Please make an exact transcription of the records, keeping the pictures out of it.

(Items listed in a dataset)
──────────────────────────────
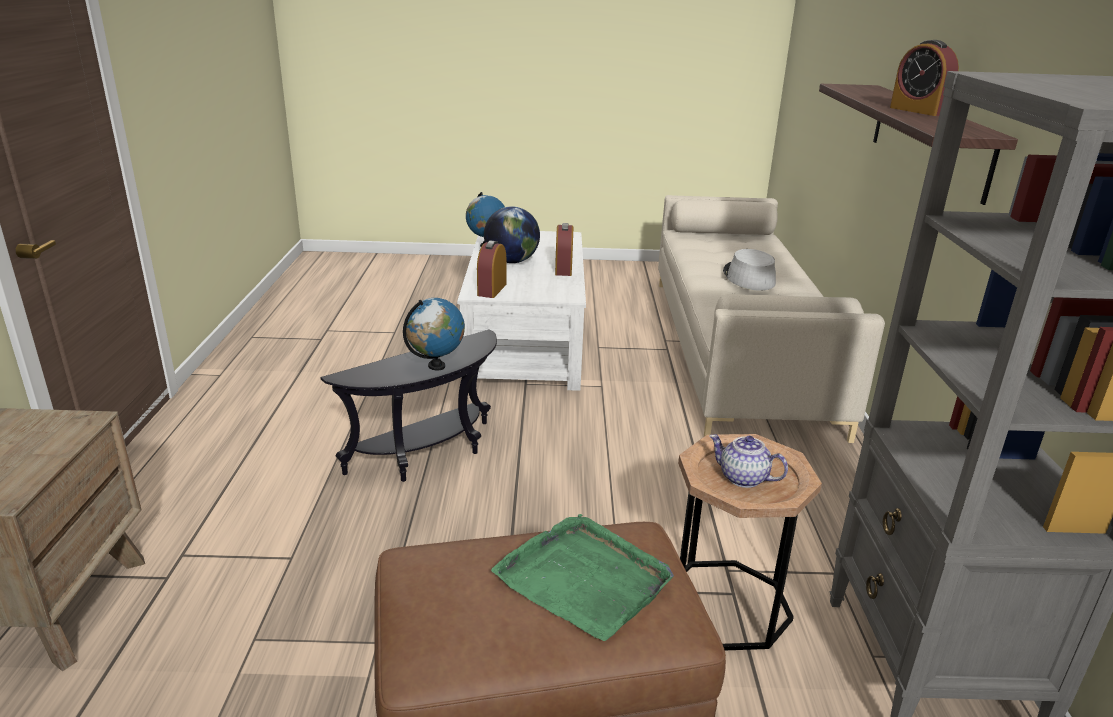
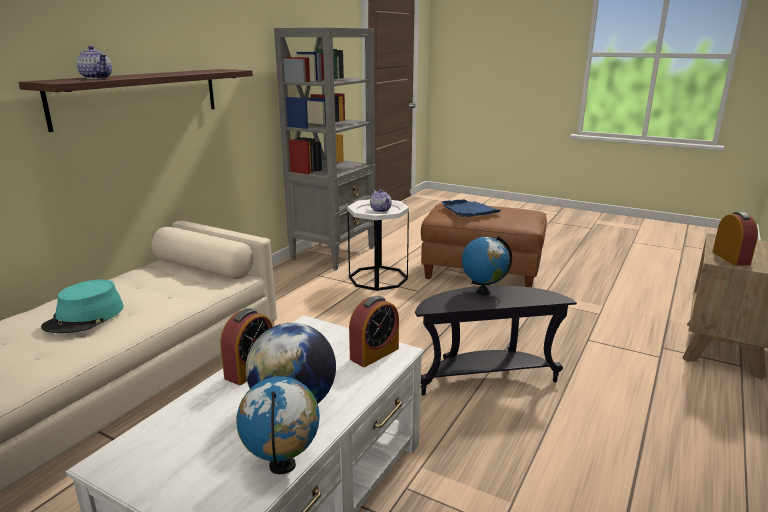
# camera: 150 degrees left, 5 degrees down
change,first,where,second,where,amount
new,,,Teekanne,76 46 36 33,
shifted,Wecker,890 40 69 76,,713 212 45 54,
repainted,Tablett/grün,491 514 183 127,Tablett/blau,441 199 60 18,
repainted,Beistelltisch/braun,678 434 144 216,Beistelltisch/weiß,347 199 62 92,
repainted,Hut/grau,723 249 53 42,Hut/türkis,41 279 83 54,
──────────────────────────────
WRITTEN SOLUTION >>
# camera: 150 degrees left, 5 degrees down
change,first,where,second,where,amount
new,,,Teekanne,76 46 36 33,
shifted,Wecker,890 40 69 76,,713 212 45 54,
repainted,Tablett/grün,491 514 183 127,Tablett/blau,441 199 60 18,
repainted,Beistelltisch/braun,678 434 144 216,Beistelltisch/weiß,347 199 62 92,
repainted,Hut/grau,723 249 53 42,Hut/türkis,41 279 83 54,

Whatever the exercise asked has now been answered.